Maybe "dream" is too strong of a word. I've long known it was possible -- after all, it's only a two hour flight away; it's not like going to the moon. In any case, it's always been in the back of my mind as one of those trips I'd take someday when the time was right.

And this year was the time when we needed a peaceful, scenic destination instead of one that was a headache to plan and resulted in miles of walking. Don't get me wrong. I love those two-week trips that take me hours to plan. But that just wasn't happening this year.

And so Anne country it was.

If you're not familiar with "Anne of Green Gables," it's the story of a red-headed orphan girl who was sent to live with a spinster woman and her bachelor brother after they had originally sent away for a boy to help with the farm. They decide to keep her, and she promptly wins a place in their hearts (aww!) and in those of the members of the small, fictional community of Avonlea, Prince Edward Island.

Author L.M. Montgomery based Avonlea on settings in and around Cavendish, Prince Edward Island, where she grew up. "Green Gables" proved to be popular in the U.S. and abroad, and it was followed by seven sequels. The third in the series, "Anne of the Island" remains one of my favorite books to this day.

Prince Edward Island is a popular vacation destination, and I'd be interested to know if the beaches or the Anne spots are more of an attraction. We didn't visit all of the Anne locales (a re-creation of Avonlea, for example, just seemed like an expensive version of any of your re-created old-timey towns or, to my fellow northwest Ohioans, Sauder Village), but we went to quite a few.

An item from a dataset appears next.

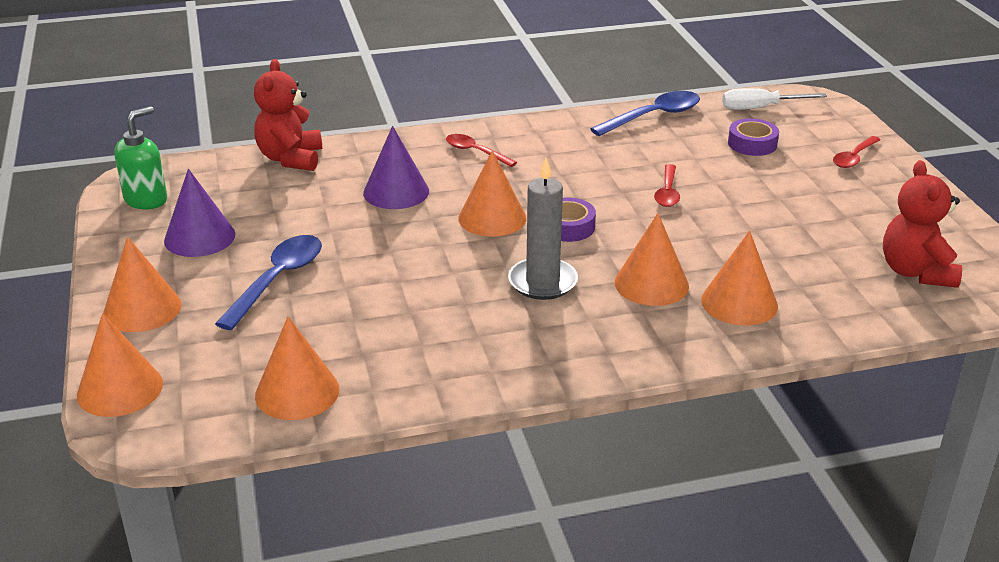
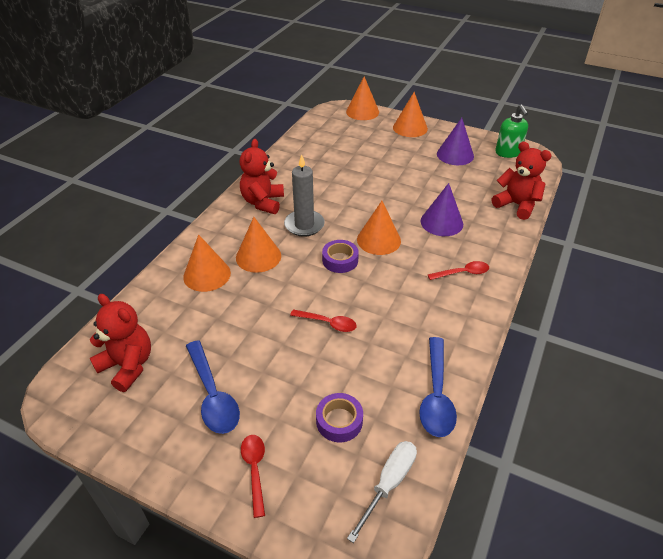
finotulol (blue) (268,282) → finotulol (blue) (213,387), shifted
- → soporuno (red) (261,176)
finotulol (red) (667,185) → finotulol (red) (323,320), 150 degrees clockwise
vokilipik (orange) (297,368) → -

First on the list was Green Gables itself. Yes, it was fictional, but the home was based on a relative's house that is now open to the public. It is furnished inside as it was described in the books, with three special bedrooms set aside and decorated as they would have been for Anne, as well as the siblings who adopted her, Marilla Cuthbert and Matthew Cuthbert.

"Anne's room"

Green Gables Heritage Site

The grounds included walks that inspired the book's Lovers Lane and the Haunted Wood -- both shady and pleasant. The latter led to what is left of the L.M. Montgomery home, where she spent most of her life with her grandparents. Not much is left -- literally just a foundation, with a small bookstore a short walk away.

Green Gables had a tiny cafe, where we finally tried a bottle of Raspberry Cordial, sold pretty much anywhere on PEI where tourists gather. If you don't know what Raspberry Cordial has to do with Anne, then I demand that you read the book!

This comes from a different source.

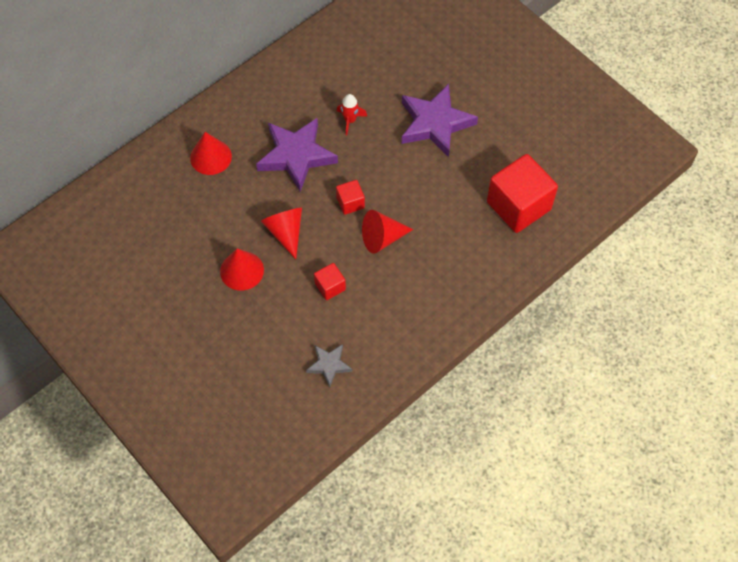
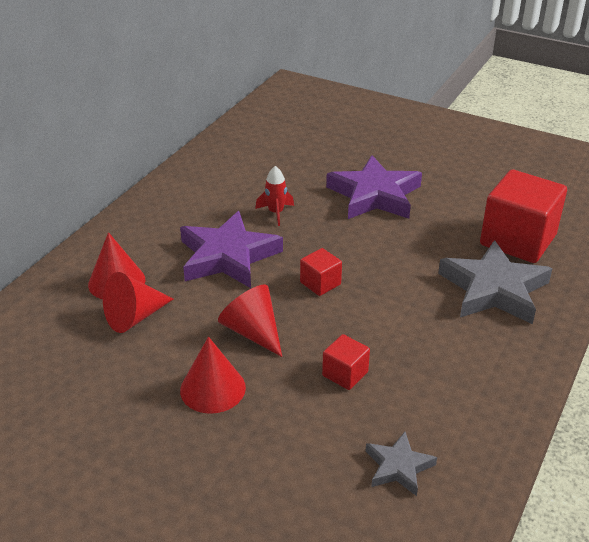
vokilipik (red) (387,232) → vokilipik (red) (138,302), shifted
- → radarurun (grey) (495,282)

We also drove to the Anne of Green Gables Museum at Silver Bush. We didn't actually go into the museum, but we did see the pond that supposedly inspired the Lake of Shining Waters.

Lake of Shining Waters

The night before our day of Anne, we went to the popular "Anne of Green Gables: The Musical." It was cute, it was fun, but it wasn't the book. Why the needless changes, such as setting the musical some three decades after the book actually takes place? But it obviously wasn't meant to be a historical piece (hah!), and it was rather endearing.

All in all, I'm glad Anne lured me to Prince Edward Island, but not for the reasons I anticipated. I enjoyed the beaches, the scenery, the food of Atlantic Canada (more on that in the future), but I have to admit that I was a little disappointed in the Anne sites.

This is completely and utterly my own fault, and I even suspected that it would be the case. When you read a book, of course you create certain images in your mind, and those can't be lived up to. That's especially true when it comes to a book set in the latter half of the 1800s. As I told Paul when we were driving to the island's biggest city, Charlottetown, it's difficult to reconcile the Anne in my head as visiting any town that now has a KFC.

When Paul responded by saying that Anne would probably have brought Matthew Cuthbert home a bucket of chicken, I kind of wanted to cry.